Can we draw any lessons from the assassination of John F. Kennedy 19 years ago this week? My readers think we can, and have.
In the hundreds of letters I have read over the last few days, readers note over and over that JFK's exhortation to serve our country is still just as praiseworthy, and just as inspirational, as it was in 1963.
Paula D. Matuskey of Ellicott City, Md., writes that she will "never forget President Kennedy. I am in graduate school in government and politics today because he symbolized to me that that endeavor could be worthy and true."
Peggy Kugler of Fairfax came to Washington with her husband "at the request of John F. Kennedy to see what we could 'do for our country.'
"We are still here," Peggy writes, "but sadly there is less and less we can do. However, hope is as eternal as the flame, and we are still trying...."
"For me, John F. Kennedy was a hero," writes Roger P. Kingsley of Silver Spring. "During his presidency, the nation and the world seemed to be heading in a positive direction. There was so much hope for a better future....
"In my view, that Friday marked a turning point in history. The positive direction was reversed. That black cloud has hung over the world ever since."
What made JFK so unusual? Gary Schraffenberger of Fairfax had a special perspective, and has a special answer.
"I was in the second year of a four-year tour with the U.S. Air Force Presidential Honor Guard at Bolling Air Force Base when the news came," Gary writes.
"With our constant duties at White House functions, it became easy to identify with this man, as he was young and especially young at heart....
"After particularly stuffy White House functions, and when our duty was over, we often joked that if one of us had the nerve we would ask him to sneak out by the back door of the White House, go to a nearby pub, buy him a beer and swap war stories.
"The incredible thing is, to this day I feel if we had mustered the nerve, he very well may have said yes and enjoyed every minute of it!"
No way to tell now, of course, Gary. But my hunch is the same as yours.
Barbara E. Parker of Laurel writes that the lesson JFK taught her was that great men are not invulnerable.
On Nov. 22, 1963, Barbara was in the third grade. "When I got home, I turned on the TV, watched and listened very carefully to the news, and I began to cry.
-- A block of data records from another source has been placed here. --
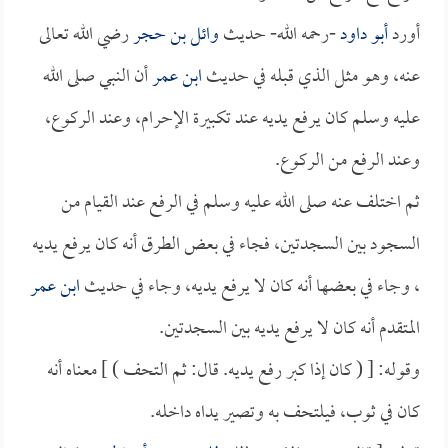
أورد
أبو داود
-رحمه الله- حديث
وائل بن حجر
رضي الله تعالى
عنه، وهو مثل الذي قبله في حديث
ابن عمر
أن النبي صلى الله
عليه وسلم كان يرفع يديه عند تكبيرة الإحرام، وعند الركوع،
وعند الرفع من الركوع.
ثم اختلف عنه صلى الله عليه وسلم في الرفع عند القيام من
السجود بين السجدتين، فجاء في بعض الطرق أنه كان يرفع يديه
، وجاء في بعضها أنه كان لا يرفع يديه، وجاء في حديث
ابن عمر
المتقدم أنه كان لا يرفع يديه بين السجدتين.
وقوله: [ ( كان إذا كبر رفع يديه. قال: ثم التحف ) ] معناه أنه
كان في ثوب، فيلتحف به وتصير يداه داخله.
"My brothers all laughed at me, because they couldn't understand why a little black girl of 7 would be crying for a white man whom she never even met.
"I realized I (we) had lost someone very great. The feeling was no different five years later on April 4, 1968, when Martin Luther King Jr. was assassinated and June 5, 1968, when Robert F. Kennedy was also assassinated."
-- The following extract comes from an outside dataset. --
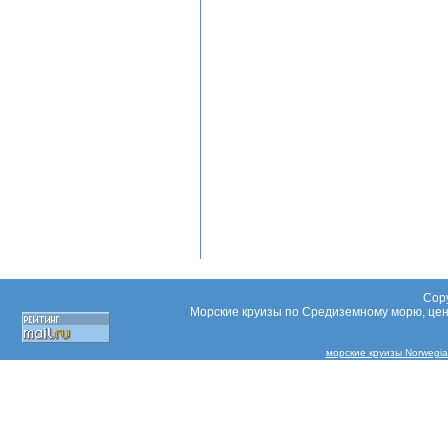
Copy
Морские круизы по Средиземному морю, цены
морские круизы Norwegia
Reba A. Cummings of Annandale was a high school senior in Red Lion, Pa., when the news arrived from Dallas. She writes that the lesson she draws from that day is that one must "go on believing in people as a whole, and to this day I still do."
"In today's world," Reba continues, "it is sometimes extremely difficult to remain optimistic and hopeful. But to the Kennedy family and the family of the world, let me assure you that there are many of us who do remember. Let us never forget.
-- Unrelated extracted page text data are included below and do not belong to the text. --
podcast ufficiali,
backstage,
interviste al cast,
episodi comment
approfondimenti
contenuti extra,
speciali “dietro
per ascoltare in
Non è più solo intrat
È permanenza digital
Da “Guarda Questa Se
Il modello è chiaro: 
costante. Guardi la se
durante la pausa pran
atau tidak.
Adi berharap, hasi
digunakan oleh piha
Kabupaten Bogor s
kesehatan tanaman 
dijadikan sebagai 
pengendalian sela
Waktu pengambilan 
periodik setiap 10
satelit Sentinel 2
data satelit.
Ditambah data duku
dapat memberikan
"My prayer is that the people of the world can see the day when such horrible, needless tragedies cease. When the world can live together lovingly and peacefully, then, and only then, will I be able to tuck this memory safely away."
Mrs. John Kreis of Bolling Air Force Base summed up the feelings of hundreds of readers with these few words:
"The day he died," she writes, "I spent a long time crying, not just for a dead president, but because he made me feel that I could make a difference in this country.
"I haven't felt that way in a long time."